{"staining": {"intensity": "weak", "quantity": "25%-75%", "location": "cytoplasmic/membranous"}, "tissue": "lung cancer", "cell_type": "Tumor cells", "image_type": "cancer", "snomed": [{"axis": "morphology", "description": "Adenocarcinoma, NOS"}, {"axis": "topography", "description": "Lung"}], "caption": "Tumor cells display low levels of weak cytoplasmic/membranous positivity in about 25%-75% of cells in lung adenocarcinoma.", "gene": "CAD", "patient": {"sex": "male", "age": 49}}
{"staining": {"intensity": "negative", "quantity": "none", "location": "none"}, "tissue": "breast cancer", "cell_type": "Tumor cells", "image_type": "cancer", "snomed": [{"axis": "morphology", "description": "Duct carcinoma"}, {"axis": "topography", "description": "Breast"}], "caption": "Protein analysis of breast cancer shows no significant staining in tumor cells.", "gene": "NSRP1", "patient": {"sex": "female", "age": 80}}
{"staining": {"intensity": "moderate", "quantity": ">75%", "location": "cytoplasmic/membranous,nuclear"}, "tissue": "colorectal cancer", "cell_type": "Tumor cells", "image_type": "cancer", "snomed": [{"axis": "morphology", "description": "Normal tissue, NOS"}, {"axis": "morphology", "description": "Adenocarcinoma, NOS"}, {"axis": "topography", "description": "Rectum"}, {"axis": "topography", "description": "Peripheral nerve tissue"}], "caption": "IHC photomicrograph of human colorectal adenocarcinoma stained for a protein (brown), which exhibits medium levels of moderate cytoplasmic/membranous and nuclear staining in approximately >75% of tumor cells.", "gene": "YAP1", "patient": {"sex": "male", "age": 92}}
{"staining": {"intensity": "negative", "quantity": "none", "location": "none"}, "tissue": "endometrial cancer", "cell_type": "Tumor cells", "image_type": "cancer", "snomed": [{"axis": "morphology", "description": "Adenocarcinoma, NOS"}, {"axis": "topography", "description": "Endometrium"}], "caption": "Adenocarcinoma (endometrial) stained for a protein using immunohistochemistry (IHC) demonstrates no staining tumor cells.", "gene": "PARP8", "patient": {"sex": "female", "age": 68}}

----------

Task statement: Take the line that contains "photomicrograph of human" and every line after it in the material above. Set those lines down exactly and nothing more.

Answer for this exercise:
{"staining": {"intensity": "moderate", "quantity": ">75%", "location": "cytoplasmic/membranous,nuclear"}, "tissue": "colorectal cancer", "cell_type": "Tumor cells", "image_type": "cancer", "snomed": [{"axis": "morphology", "description": "Normal tissue, NOS"}, {"axis": "morphology", "description": "Adenocarcinoma, NOS"}, {"axis": "topography", "description": "Rectum"}, {"axis": "topography", "description": "Peripheral nerve tissue"}], "caption": "IHC photomicrograph of human colorectal adenocarcinoma stained for a protein (brown), which exhibits medium levels of moderate cytoplasmic/membranous and nuclear staining in approximately >75% of tumor cells.", "gene": "YAP1", "patient": {"sex": "male", "age": 92}}
{"staining": {"intensity": "negative", "quantity": "none", "location": "none"}, "tissue": "endometrial cancer", "cell_type": "Tumor cells", "image_type": "cancer", "snomed": [{"axis": "morphology", "description": "Adenocarcinoma, NOS"}, {"axis": "topography", "description": "Endometrium"}], "caption": "Adenocarcinoma (endometrial) stained for a protein using immunohistochemistry (IHC) demonstrates no staining tumor cells.", "gene": "PARP8", "patient": {"sex": "female", "age": 68}}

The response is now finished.